Free agent
- Pitcher
- Born: June 16, 1997 (age 29) Nampa, Idaho, U.S.
- Bats: LeftThrows: Left

MLB debut
- September 14, 2024, for the Boston Red Sox

MLB statistics (through 2024 season)
- Win–loss record: 0–0
- Earned run average: 2.25
- Strikeouts: 3
- Stats at Baseball Reference

Teams
- Boston Red Sox (2024);

= Zach Penrod =

American baseball player (born 1997)

Zach Penrod (born June 16, 1997) is an American professional baseball pitcher who is a free agent. He has previously played in Major League Baseball (MLB) for the Boston Red Sox.

==Career==
===Amateur career===
Penrod attended Columbia High School in Nampa, Idaho. He was a first-team all-conference baseball player his junior and senior seasons. He then attended Corban University. In 2016, he did not pitch, only playing as an outfielder. In 2017, he returned to the mound, with a 2.03 ERA in 9 relief appearances.
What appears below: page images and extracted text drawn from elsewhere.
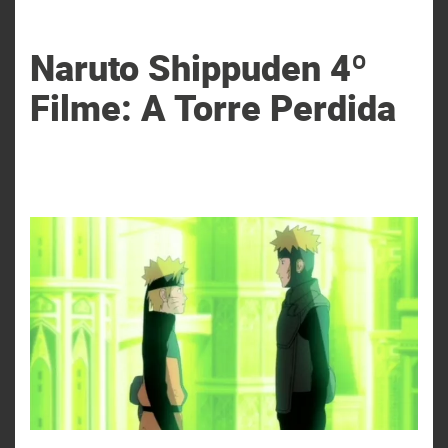
Naruto Shippuden 4º
Filme: A Torre Perdida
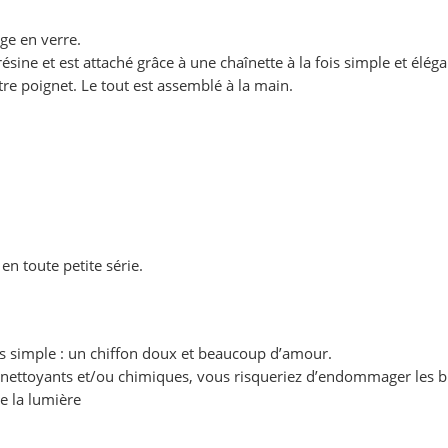
age en verre.
 résine et est attaché grâce à une chaînette à la fois simple et élé
otre poignet. Le tout est assemblé à la main.
en toute petite série.
us simple : un chiffon doux et beaucoup d’amour.
its nettoyants et/ou chimiques, vous risqueriez d’endommager les b
de la lumière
Penrod then transferred to Northwest Nazarene University. In 2018, he had a 1.89 ERA in 19 innings pitched for the Nighthawks. As a batter, he hit .369 with 5 home runs in 46 games. He was named to the second-team All-Great Northwest Athletic Conference as an outfielder.

===Texas Rangers===
On August 2, 2018, Penrod signed with the Texas Rangers as an undrafted free agent, after he was not selected in the 2018 MLB draft. He made his professional debut with the rookie-level Arizona League Rangers, recording a 6.17 ERA with 11 strikeouts over four games. On April 1, 2019, he underwent Tommy John surgery and missed the whole 2019 season while recovering.

The COVID-19 pandemic led to the cancellation of the 2020 minor league season, and Penrod was released by the Rangers organization on June 1, 2020.

===Pioneer Baseball League===
On May 27, 2021, Penrod signed with the Boise Hawks of the independent Pioneer League. In his first competitive baseball since 2018, he started 14 games for Boise, with a 3–4 record, 5.66 ERA, and 85 strikeouts across 68 1/3 innings of work.

On August 23, 2022, Penrod, Byron Smith, and Juan Teixiera were traded to the Billings Mustangs. He pitched in 13 games (four starts) in 2022, with a 1–3 record and 7.40 ERA with 20 strikeouts and across 20 2/3 innings. On December 12, 2022, Penrod signed with the Missoula PaddleHeads. He made 13 appearances (10 starts) for Missoula in 2023, posting a 4–1 record and 2.98 ERA with 65 strikeouts over 54 1/3 innings pitched.

===Boston Red Sox===
On August 16, 2023, Penrod signed a minor league contract with the Boston Red Sox. He made four starts for the High-A Greenville Drive down the stretch, posting a 2–1 record and 2.18 ERA with 20 strikeouts over 20 2/3 innings. He began the 2024 campaign with the Double-A Portland Sea Dogs before being promoted to the Triple-A Worcester Red Sox in late May. In 22 games (12 starts) between the two affiliates, he had an 8–2 record and 4.16 ERA with 93 strikeouts across 62 2/3 innings pitched.

On September 14, Penrod was selected to the 40-man roster and promoted to the major leagues for the first time. He made his MLB debut the same day, pitching in relief at Yankee Stadium and striking out the first two batters he faced (Austin Wells and Jazz Chisholm Jr.). In seven games with Boston, he had no decisions but earned two holds, with a 2.25 ERA, three strikeouts and four walks in four innings.

On March 27, 2025, Penrod was placed on the 60-day injured list a left elbow sprain. He was activated on May 27, and optioned to Triple-A Worcester. In five appearances (two starts) for Worcester, he recorded a 3.38 ERA with six strikeouts across 5 1/3 innings pitched. On June 15, Penrod was designated for assignment by Boston.

===Los Angeles Dodgers===
On June 20, 2025, the Los Angeles Dodgers acquired Penrod from the Red Sox in exchange for cash considerations. Penrod was designated for assignment on August 2. The next day, after clearing waivers, he was sent outright to the minor leagues. Penrod made 19 appearances for the Triple-A Oklahoma City Comets, posting a 2-0 record and 8.65 ERA with 23 strikeouts over 26 innings of work. He elected free agency following the season on November 6.

===Washington Nationals===
On January 19, 2026, Penrod signed a minor league contract with the Washington Nationals. He made 36 appearances (including nine starts) for the Triple–A Rochester Red Wings, posting a 1–4 record and 4.27 ERA with 41 strikeouts and four saves across 46 1/3 innings pitched. Penrod was released by the Nationals organization on August 4.

== Personal life ==
Penrod has three brothers, Skyler, Trevor, and JT. Their parents are Jon and Tracy Penrod.